本実施形態に係る汚物搬送システム10は、上述の第5実施形態と比べて、横管52に延出部52Xが設けられている点と、搬送ポンプ54及び搬送管55が設けられていない点が相違する。また、搬送水タンク21と、搬送管22と、搬送弁23と、搬送水供給口24と、を備える点が相違する。その他の構成は第5実施形態と同様である。
【0078】
搬送水タンク21内には、所定量の搬送水が貯留される。
搬送管22は、上流側が搬送水タンク21に接続され、下流側が後述する搬送水供給口24に接続される。この搬送管22には、後述する搬送弁が開くことで、搬送水が流通する。
搬送弁23は、搬送管22の途中に設けられる。搬送弁23は、間欠的に一定時間、開弁するように設定される。この搬送弁23が開くことで、搬送水タンク21内の搬送水が横管52の最上流部に供給される。また、この搬送弁23が閉じることで、搬送水の供給が停止される。

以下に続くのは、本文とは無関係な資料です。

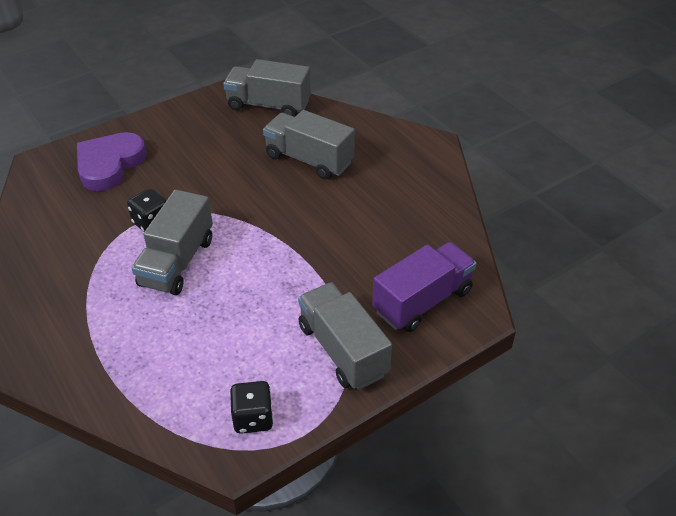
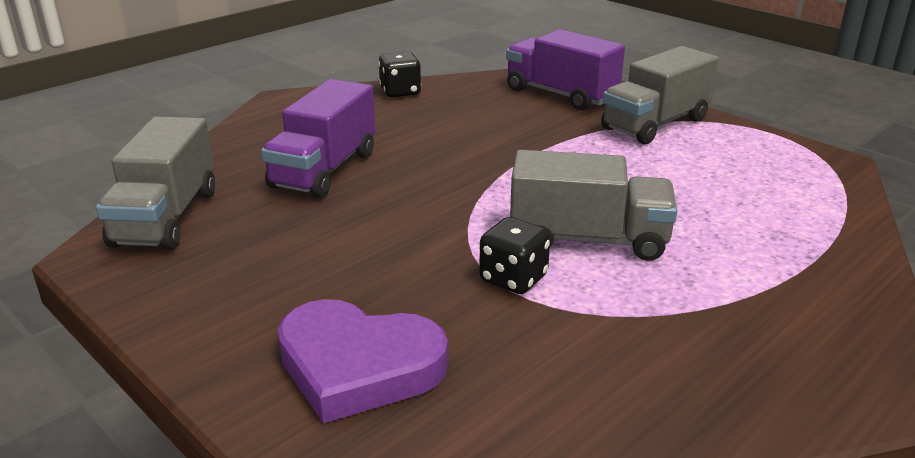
camera: 100 degrees left, 15 degrees down
(253, 418) = (782, 157): black dice -> black dice (400, 92)
(309, 160) = (324, 170): grey truck -> purple truck

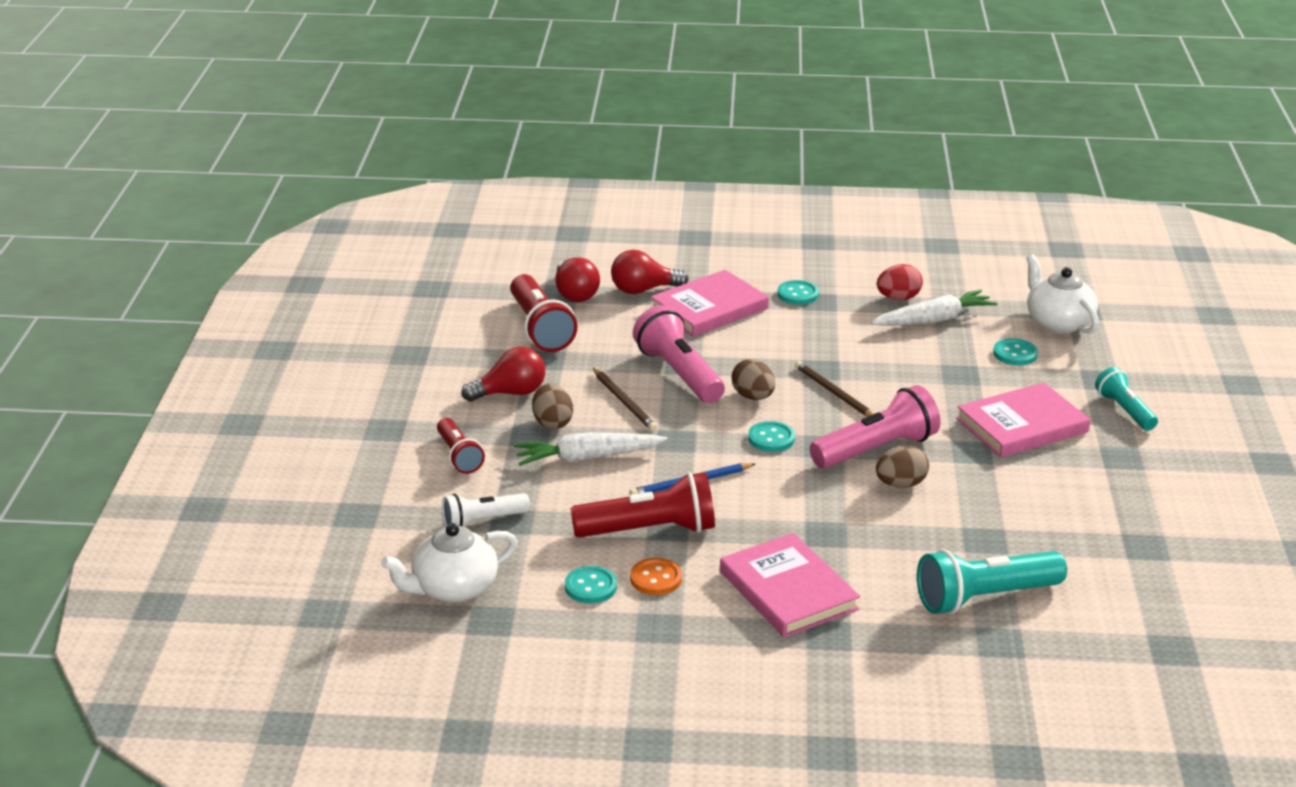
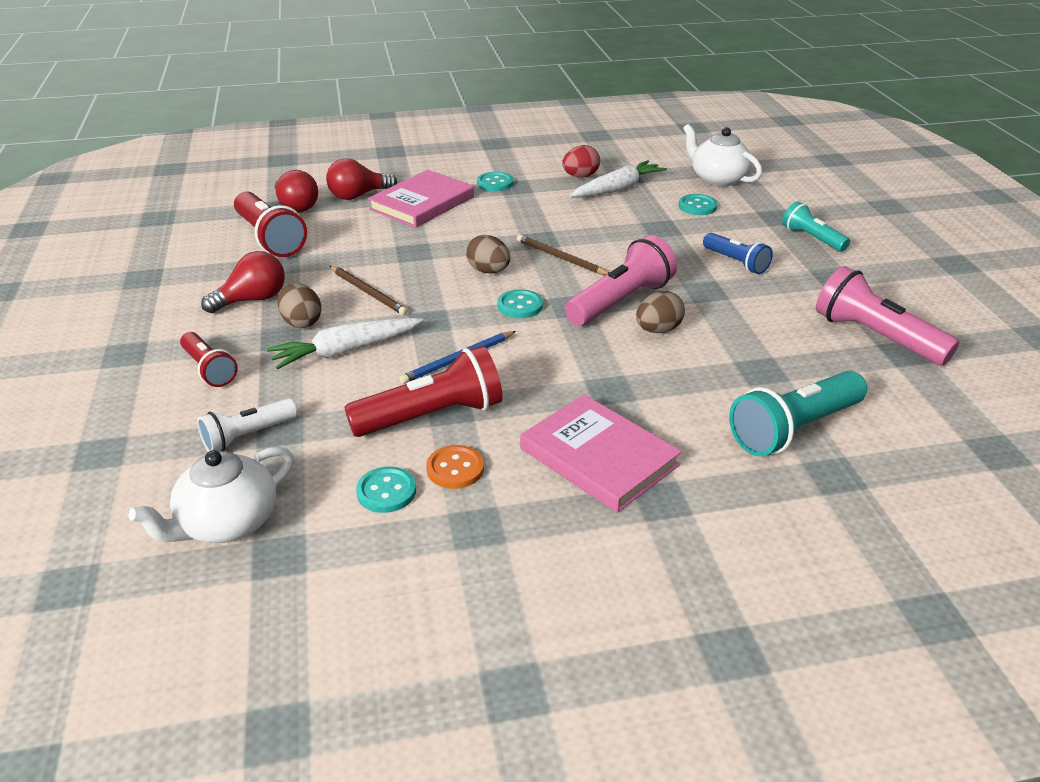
camera: 15 degrees left, 5 degrees up
(679, 373) = (412, 260): pink flashlight -> pink flashlight (875, 337)
(1022, 425) = (736, 262): pink book -> blue flashlight

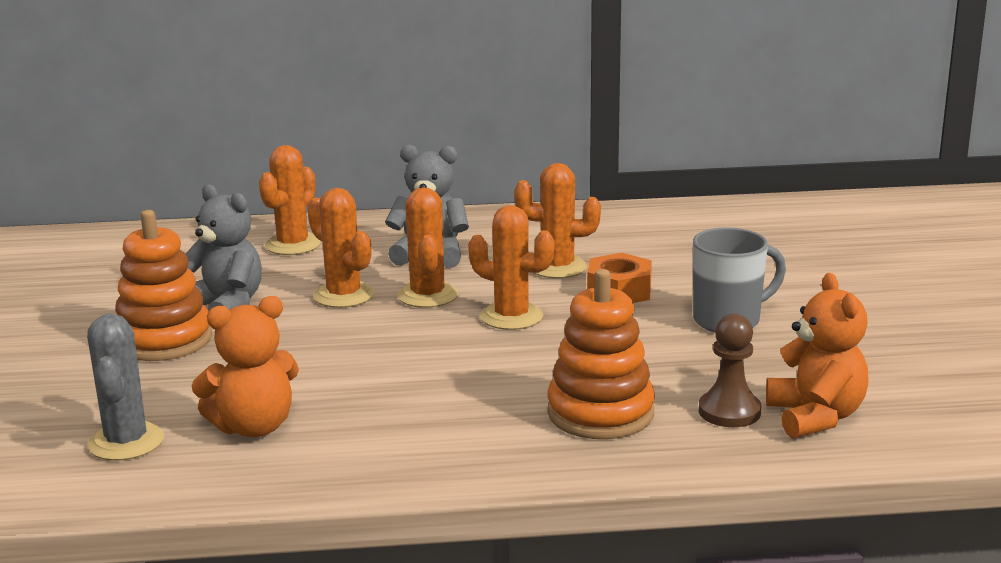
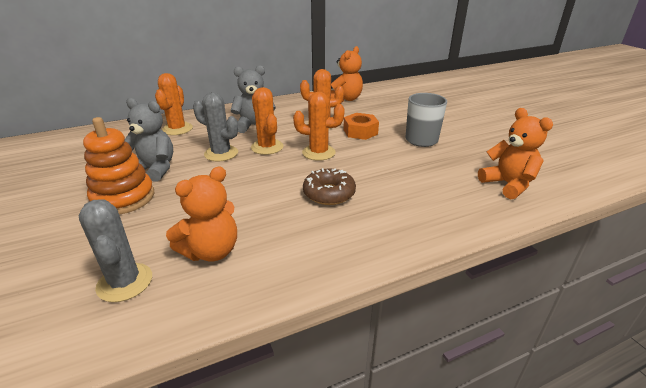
camera: 20 degrees left, 10 degrees up
(343, 295) = (221, 153): orange cactus -> grey cactus
(480, 381) = (329, 193): none -> brown donut
(600, 413) = (406, 202): orange stacking toy -> none
(643, 225) = (345, 99): none -> orange teddy bear
(729, 411) = (467, 189): brown pawn -> none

搬送水供給口24は、横管52の最上流部に設けられる。搬送水供給口24は、無底円錐台形状を有し、下流側、即ち横管52側ほど小径となるように配置される。この搬送水供給口24には上述の搬送管22が接続され、この搬送水供給口24を介して、搬送水が横管52の最上流部に供給される。
【0079】
本実施形態によれば、第5実施形態と同様の効果が奏される。
【0080】
なお、本発明は上記実施形態に限定されるものではなく、本発明の目的を達成できる範囲内での変形、改良等は本発明に含まれる。
例えば上記実施形態では、第1磁性部材115,315及び第2磁性部材116,316としていずれも磁石を用いたが、これに限定されない。これらのうち少なくとも一方が自発的に磁気を発する磁石であればよく、他方は磁性体を用いてもよい。